[WHAT IS BEING ASKED] How many lines in the entries below contain the string "Sample", matching case exactly? Reply with the number alone.

[THE DATA]

★ ★ ★

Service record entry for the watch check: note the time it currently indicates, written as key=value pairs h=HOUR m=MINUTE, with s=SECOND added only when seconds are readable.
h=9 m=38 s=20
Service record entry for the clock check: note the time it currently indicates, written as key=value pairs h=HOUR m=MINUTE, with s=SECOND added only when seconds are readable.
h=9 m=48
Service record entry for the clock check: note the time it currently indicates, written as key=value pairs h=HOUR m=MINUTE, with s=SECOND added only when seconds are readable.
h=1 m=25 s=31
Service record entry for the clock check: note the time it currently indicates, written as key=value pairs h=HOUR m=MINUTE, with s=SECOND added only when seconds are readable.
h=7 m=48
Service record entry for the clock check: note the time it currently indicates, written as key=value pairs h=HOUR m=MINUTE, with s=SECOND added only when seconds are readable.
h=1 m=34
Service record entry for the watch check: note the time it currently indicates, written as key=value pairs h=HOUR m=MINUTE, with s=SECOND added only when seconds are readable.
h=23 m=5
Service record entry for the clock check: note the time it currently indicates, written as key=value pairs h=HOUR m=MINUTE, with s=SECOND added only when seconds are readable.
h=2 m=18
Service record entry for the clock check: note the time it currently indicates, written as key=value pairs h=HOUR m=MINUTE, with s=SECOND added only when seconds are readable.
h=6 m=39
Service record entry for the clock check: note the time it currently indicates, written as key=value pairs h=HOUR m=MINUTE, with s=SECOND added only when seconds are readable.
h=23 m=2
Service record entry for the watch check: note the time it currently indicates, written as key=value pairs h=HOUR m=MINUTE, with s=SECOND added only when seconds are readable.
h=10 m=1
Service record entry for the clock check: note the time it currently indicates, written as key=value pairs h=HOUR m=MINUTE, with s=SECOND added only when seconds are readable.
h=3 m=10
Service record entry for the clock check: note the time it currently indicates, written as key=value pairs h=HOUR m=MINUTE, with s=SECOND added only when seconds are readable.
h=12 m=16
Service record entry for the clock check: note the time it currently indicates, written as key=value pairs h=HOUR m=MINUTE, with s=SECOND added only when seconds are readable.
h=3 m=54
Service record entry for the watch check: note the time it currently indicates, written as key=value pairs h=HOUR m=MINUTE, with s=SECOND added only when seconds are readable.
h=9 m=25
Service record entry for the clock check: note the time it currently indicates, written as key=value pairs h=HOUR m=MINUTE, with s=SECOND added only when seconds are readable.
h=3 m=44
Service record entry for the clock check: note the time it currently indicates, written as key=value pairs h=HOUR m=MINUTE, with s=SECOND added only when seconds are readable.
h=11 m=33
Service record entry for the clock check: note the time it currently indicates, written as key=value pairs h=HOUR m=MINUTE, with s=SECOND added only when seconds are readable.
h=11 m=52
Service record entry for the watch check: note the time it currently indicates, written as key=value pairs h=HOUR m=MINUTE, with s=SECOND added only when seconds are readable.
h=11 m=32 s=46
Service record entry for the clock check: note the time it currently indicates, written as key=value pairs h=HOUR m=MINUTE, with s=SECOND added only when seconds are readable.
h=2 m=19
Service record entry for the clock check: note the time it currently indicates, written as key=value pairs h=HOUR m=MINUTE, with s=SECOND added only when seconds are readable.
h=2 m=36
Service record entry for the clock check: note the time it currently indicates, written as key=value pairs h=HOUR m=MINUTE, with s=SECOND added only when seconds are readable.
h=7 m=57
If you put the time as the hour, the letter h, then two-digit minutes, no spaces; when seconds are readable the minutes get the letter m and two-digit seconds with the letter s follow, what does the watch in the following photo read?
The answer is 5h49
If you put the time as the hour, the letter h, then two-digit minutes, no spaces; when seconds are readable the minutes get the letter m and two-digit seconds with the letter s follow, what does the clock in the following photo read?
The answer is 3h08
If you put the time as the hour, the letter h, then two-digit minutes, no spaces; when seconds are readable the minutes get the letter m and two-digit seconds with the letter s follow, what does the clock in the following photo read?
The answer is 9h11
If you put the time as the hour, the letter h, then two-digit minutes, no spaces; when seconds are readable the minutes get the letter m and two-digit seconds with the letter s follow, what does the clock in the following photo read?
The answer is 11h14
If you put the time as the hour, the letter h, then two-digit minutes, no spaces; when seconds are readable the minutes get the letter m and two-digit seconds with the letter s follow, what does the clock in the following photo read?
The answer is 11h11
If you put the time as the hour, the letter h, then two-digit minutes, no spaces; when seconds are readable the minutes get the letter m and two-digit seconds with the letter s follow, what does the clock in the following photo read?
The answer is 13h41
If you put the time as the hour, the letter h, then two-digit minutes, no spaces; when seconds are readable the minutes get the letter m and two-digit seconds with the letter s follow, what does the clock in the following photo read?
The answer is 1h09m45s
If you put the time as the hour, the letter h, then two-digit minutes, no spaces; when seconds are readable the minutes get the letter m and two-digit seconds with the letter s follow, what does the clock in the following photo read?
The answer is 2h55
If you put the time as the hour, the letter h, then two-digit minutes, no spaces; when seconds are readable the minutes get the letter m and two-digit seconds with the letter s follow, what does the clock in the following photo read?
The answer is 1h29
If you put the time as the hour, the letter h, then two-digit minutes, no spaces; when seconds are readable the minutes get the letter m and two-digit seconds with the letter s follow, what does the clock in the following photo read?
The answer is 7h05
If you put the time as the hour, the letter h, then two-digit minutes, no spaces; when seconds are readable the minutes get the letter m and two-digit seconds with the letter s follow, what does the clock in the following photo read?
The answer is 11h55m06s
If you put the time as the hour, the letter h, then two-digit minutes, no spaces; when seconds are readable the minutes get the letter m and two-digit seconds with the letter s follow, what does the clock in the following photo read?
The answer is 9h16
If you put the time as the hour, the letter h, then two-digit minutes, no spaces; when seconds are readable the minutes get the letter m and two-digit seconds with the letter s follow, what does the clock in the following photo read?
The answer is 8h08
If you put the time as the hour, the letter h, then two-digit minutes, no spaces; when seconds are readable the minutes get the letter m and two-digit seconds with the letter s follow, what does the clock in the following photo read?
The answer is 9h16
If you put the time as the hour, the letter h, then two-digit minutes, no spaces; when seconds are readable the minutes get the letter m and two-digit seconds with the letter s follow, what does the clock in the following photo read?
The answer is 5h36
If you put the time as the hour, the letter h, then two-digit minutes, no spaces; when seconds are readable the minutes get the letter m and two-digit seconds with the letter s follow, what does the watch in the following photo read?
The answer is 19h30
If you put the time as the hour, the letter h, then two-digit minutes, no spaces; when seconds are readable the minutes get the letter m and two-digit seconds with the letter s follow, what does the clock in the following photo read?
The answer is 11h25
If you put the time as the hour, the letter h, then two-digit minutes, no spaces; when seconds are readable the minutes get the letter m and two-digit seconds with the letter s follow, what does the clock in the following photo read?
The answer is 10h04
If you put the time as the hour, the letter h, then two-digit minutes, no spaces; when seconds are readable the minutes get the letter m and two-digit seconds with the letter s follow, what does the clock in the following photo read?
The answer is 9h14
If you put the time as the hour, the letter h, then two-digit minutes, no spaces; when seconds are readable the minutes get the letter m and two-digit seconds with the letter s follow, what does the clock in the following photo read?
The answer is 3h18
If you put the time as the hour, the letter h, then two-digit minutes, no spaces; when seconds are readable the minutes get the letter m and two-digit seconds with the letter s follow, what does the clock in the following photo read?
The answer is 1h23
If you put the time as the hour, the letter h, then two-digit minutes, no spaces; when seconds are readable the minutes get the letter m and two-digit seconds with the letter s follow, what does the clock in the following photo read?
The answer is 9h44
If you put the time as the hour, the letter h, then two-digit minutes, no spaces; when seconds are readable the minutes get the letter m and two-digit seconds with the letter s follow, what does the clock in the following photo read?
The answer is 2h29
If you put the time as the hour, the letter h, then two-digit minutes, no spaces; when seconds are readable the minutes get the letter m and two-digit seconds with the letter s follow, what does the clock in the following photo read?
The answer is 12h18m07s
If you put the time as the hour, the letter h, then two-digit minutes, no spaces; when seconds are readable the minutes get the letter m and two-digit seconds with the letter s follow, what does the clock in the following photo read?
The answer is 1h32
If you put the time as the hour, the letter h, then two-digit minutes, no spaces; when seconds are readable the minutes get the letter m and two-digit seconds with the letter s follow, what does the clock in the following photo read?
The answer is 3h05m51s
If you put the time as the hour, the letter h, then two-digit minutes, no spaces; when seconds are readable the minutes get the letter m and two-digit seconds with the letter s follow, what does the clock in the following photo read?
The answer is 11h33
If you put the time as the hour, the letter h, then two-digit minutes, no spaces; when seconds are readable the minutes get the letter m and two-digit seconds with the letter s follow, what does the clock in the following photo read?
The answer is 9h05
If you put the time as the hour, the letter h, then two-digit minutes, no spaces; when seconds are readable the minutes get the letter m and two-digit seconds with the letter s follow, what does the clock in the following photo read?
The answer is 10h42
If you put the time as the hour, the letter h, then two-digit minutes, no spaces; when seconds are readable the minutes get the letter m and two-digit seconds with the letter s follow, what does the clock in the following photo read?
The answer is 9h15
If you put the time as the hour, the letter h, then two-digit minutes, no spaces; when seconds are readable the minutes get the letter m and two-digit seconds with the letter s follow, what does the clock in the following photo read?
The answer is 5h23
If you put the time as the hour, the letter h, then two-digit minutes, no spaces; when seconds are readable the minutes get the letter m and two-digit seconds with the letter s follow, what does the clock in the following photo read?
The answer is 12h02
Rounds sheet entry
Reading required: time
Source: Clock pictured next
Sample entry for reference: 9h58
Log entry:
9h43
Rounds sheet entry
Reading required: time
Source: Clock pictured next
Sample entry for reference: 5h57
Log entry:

★ ★ ★

[SOLUTION TO THIS TASK] 2